*** The input Section Begins ***
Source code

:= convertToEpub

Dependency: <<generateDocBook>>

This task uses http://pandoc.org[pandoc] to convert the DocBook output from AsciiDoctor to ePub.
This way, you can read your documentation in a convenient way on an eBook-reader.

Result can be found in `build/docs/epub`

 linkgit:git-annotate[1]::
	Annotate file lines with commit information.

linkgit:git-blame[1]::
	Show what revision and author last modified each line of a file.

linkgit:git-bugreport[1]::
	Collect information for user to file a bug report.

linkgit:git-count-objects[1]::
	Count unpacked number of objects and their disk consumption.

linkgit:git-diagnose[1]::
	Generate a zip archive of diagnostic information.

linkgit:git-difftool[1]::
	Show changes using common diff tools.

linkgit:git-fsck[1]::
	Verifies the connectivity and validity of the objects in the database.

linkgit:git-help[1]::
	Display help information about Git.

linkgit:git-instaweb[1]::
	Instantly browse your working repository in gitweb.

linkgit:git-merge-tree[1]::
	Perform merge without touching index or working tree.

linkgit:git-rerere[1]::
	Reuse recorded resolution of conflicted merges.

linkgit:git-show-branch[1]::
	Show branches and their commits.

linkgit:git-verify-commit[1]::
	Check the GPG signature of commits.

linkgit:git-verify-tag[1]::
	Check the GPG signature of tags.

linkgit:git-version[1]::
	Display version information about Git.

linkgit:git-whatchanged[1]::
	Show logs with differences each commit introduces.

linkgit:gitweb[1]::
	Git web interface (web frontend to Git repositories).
*** The input Section Ends ***
(Request): State the number of lines in the records that include the word "verify", and add nothing to it.

(Response below): 2